To address the talent gap, Stephen Orban, head of the enterprise strategy for Amazon Web Services, recommends that companies implement a cloud training and certification program for their IT workers. Orban was interviewed by Computerworld’s Sharon Gaudin at the recent AWS re:Invent conference in Las Vegas. According to Orban, the cloud represents a golden opportunity for anyone working in IT, yet many IT staffers hesitate to expand their cloud skills due to fear of the unknown. The more fluent IT managers are in cloud technology, the faster the migration to cloud services.
Cloud Migration Is Now Seen as ‘Table Stakes,’ Not a Business Differentiator
It has reached the point where any business without a cloud operation is playing catch-up with the competition. That’s the conclusion of VMware chief technology officer Chris Wolf in a December 5, 2016, post entitled “The Third Industrial Revolution: 2017 and Beyond.” The IT executives Wolf meets with agree that adopting an agile, programmatic infrastructure is now one of the costs of doing business, or “table stakes,” rather than a way to distinguish your firm from the competition.
Wolf believes we are on the verge of a new era in networking and security that decouples workload security from an arbitrary IP address that is a nightmare to manage when an app is moved or redeployed, to a unique global identifier, such as the app name, so the “security context” follows the application automatically. A big part of making programmatic infrastructures practical in the short run is accommodation for legacy systems, which will be able to share and benefit from the “globally consistent” operational layer. The same management and processes are applied for security, auditing, and performance regardless of where the application runs.

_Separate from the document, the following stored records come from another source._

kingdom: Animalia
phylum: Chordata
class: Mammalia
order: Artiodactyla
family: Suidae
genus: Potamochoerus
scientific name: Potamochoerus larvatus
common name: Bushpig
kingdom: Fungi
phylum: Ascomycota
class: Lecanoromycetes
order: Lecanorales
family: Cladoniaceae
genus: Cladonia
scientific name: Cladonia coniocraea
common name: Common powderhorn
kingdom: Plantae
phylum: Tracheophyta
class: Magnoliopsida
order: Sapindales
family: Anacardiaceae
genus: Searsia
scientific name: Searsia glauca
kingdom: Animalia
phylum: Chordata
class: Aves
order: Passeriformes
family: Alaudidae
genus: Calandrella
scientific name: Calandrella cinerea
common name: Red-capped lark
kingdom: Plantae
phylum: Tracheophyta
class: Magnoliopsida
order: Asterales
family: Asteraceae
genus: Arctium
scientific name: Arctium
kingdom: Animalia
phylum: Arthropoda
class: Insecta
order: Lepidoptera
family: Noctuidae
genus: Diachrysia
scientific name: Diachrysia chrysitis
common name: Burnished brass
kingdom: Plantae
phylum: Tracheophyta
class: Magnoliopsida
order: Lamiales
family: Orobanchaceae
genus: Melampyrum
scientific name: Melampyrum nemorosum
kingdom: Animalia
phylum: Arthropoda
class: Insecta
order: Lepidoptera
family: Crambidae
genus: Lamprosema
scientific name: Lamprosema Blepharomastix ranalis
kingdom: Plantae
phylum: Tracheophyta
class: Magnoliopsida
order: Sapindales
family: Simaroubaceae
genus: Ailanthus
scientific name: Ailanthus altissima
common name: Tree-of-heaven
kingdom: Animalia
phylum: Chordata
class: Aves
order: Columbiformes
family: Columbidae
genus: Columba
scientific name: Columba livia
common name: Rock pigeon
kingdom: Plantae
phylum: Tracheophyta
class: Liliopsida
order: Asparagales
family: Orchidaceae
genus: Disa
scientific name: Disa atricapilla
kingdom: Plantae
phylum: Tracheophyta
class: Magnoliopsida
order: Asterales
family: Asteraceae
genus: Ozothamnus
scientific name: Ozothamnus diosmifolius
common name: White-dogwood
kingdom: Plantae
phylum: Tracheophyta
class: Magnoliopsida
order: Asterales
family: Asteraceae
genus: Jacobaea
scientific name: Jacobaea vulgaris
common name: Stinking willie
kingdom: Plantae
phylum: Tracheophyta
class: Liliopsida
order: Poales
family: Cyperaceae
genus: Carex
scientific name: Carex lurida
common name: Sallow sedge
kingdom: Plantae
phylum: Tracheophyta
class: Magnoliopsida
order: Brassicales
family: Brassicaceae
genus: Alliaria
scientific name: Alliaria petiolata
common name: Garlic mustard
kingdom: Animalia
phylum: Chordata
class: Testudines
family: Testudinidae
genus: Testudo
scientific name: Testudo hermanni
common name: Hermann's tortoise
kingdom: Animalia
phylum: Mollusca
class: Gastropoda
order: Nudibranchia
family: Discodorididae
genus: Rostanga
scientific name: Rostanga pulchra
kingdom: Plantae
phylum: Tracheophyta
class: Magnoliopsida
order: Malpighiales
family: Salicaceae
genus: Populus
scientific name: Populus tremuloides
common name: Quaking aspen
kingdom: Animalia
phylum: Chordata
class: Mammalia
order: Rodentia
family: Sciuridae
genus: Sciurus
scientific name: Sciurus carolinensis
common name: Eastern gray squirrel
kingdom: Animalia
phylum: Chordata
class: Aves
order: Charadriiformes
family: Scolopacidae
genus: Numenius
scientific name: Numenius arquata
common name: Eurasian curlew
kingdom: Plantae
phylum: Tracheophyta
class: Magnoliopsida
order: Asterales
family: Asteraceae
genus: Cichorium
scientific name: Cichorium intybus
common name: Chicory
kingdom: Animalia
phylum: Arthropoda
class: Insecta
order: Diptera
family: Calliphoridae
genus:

Cloud-Migration Plans: Shorter, Heavier on Details
How the “cloud conversation” has evolved in recent years was one of the trends noted by Computerweekly’s Carolyn Donnelly following Amazon’s recent re:Invent show. In a December 9, 2016, article, Donnelly states that enterprises no longer devise cloud-migration strategies extending two or more years into the future. Today, the migration plans span no more than 18 months, and often as few as 11 months. More importantly, the plans are much more specific these days, which indicates the person doing the planning intends to do the plan implementation as well rather than leaving the hands-on work to their successor.
Another recent trend sees companies making the cloud transition in two parallel tracks: Some apps are still being lifted and shifted to a bare-metal infrastructure as a service (IaaS) so they can realize cloud resource efficiencies in the short term; while other apps are being rebuilt as cloud-native to make them as agile as possible to develop, deploy, and maintain.
It’s as if the cloud seeds that were planted years ago in the form of one-off applications intended as a proof of concept are now blooming into full gardens that will be the foundation of the organization’s digital transformation. Lift and shift still plays a role in the migration process, but that role is likely to wane as application “lifecycles” are replaced by the cloud’s continuous-deployment model.